Michigan opened at home in 2003 winning big over Central Michigan and Houston. A 38-0 shutout of Notre Dame propelled the Wolverines to a #3 ranking, but they lost the next week at Oregon, 31-27. Michigan bounced back to beat Indiana, but then lost another close road game at Iowa, 30-27. Michigan played next on a Friday evening, October 10, at the Hubert H. Humphrey Metrodome in a battle for the Little Brown Jug against Minnesota. Minnesota came into the game ranked #17 and Michigan was ranked #20 in one of the most highly anticipated Michigan-Minnesota matchups in years. Down 21 points at the beginning of the fourth quarter, Michigan put together its greatest comeback in school history to win 38-35. The Wolverines won their next four games over Illinois, #10 Purdue, #9 Michigan State, and Northwestern and rose to #5 in the rankings before their annual showdown with the Ohio State Buckeyes.

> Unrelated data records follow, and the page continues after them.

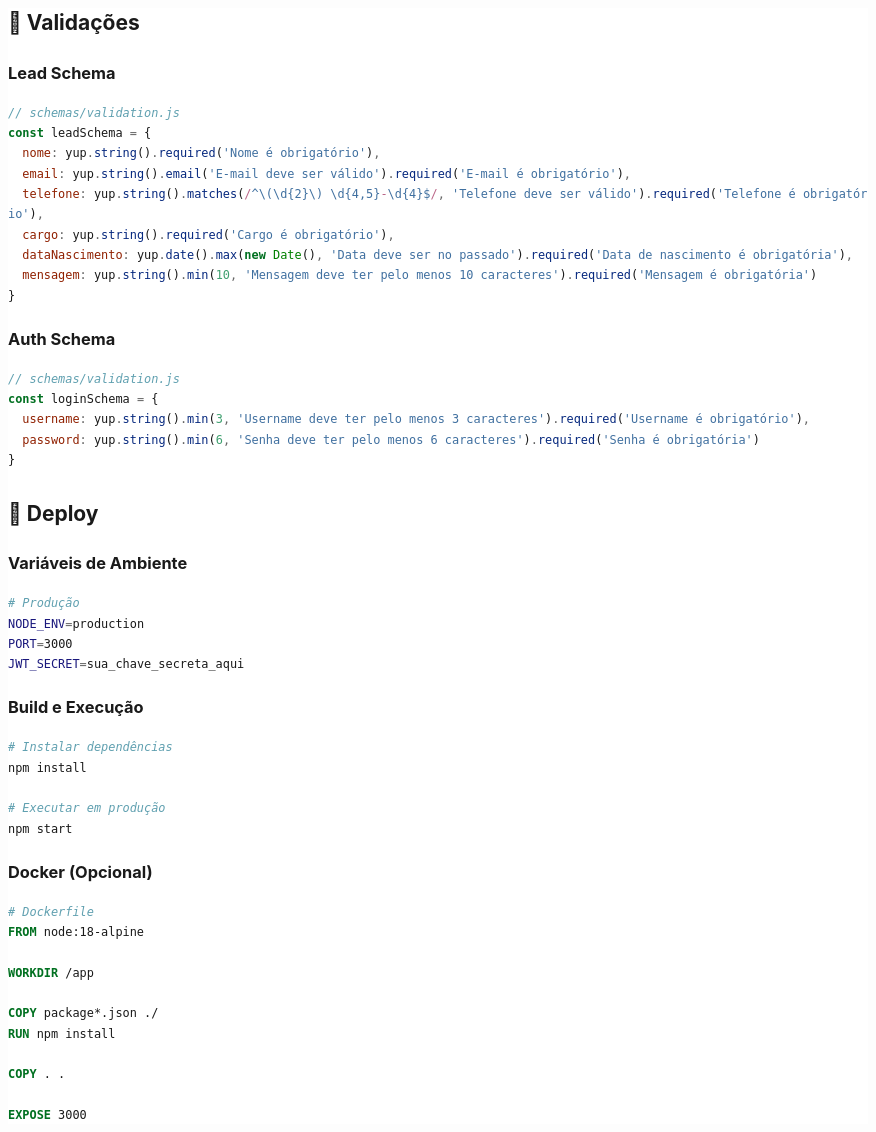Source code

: ## 📝 Validações

### Lead Schema
```javascript
// schemas/validation.js
const leadSchema = {
  nome: yup.string().required('Nome é obrigatório'),
  email: yup.string().email('E-mail deve ser válido').required('E-mail é obrigatório'),
  telefone: yup.string().matches(/^\(\d{2}\) \d{4,5}-\d{4}$/, 'Telefone deve ser válido').required('Telefone é obrigatório'),
  cargo: yup.string().required('Cargo é obrigatório'),
  dataNascimento: yup.date().max(new Date(), 'Data deve ser no passado').required('Data de nascimento é obrigatória'),
  mensagem: yup.string().min(10, 'Mensagem deve ter pelo menos 10 caracteres').required('Mensagem é obrigatória')
}
```

### Auth Schema
```javascript
// schemas/validation.js
const loginSchema = {
  username: yup.string().min(3, 'Username deve ter pelo menos 3 caracteres').required('Username é obrigatório'),
  password: yup.string().min(6, 'Senha deve ter pelo menos 6 caracteres').required('Senha é obrigatória')
}
```

## 🚀 Deploy

### Variáveis de Ambiente
```bash
# Produção
NODE_ENV=production
PORT=3000
JWT_SECRET=sua_chave_secreta_aqui
```

### Build e Execução
```bash
# Instalar dependências
npm install

# Executar em produção
npm start
```

### Docker (Opcional)
```dockerfile
# Dockerfile
FROM node:18-alpine

WORKDIR /app

COPY package*.json ./
RUN npm install

COPY . .

EXPOSE 3000

```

In front of a record crowd of 112,118 at Michigan Stadium, the Wolverines beat the #4 ranked Buckeyes 35-21 to win the Big Ten championship outright.

===USC Trojans===

The Trojans opened the season winning at #6 Auburn, 23-0. Their only loss of the season was a triple overtime loss at Cal, 34-31 on September 27. Later in the season, USC beat Notre Dame 45-14, scoring the most points allowed by the Irish in since 1960, and routed Arizona 45-0 in the first shutout of the Wildcats in 146 games.

==Game summary==
Former University of Michigan coach Bo Schembechler was in attendance, and remarked, "Didn't watch it", when asked what he thought of the 2003 game and also about the Nebraska-Miami Rose Bowl in 2002. The Trojans wore a "54" sticker to commemorate Drean Rucker, an incoming freshman linebacker who drowned in July 2003. Former USC Trojans safety Troy Polamalu also was in attendance and was on the USC sideline. He was also shown embracing coach Pete Carroll at the game's end.

===Scoring summary===
====First quarter====
- USC – Keary Colbert, 25-yard pass from Matt Leinart (Ryan Killeen kick)

====Second quarter====
- USC – LenDale White, 6-yard pass from Matt Leinart (Ryan Killeen kick)

====Third quarter====
- USC – Keary Colbert, 47-yard pass from Matt Leinart (Ryan Killeen kick)
- Michigan – Tim Massaquoi, 5-yard pass from John Navarre (Garrett Rivas kick)
- USC – Matt Leinart, 15-yard pass from Mike Williams (Ryan Killeen kick)

====Fourth quarter====
- Michigan – Chris Perry, 2-yard run (Garrett Rivas kick)

==Aftermath==
LSU defeated Oklahoma 21-14 in the Sugar Bowl. The Coaches Poll chose the winner of that game, the LSU Tigers, as the BCS National Champions. The AP Poll, however, selected the Rose Bowl champion USC Trojans resulting in the first split national title since the 1997–98 season, the year before the creation of the Bowl Championship Series, and the only split title of the BCS era. The BCS ranking formula was immediately reworked and simplified to place greater emphasis on the human polls to avoid a repeat scenario.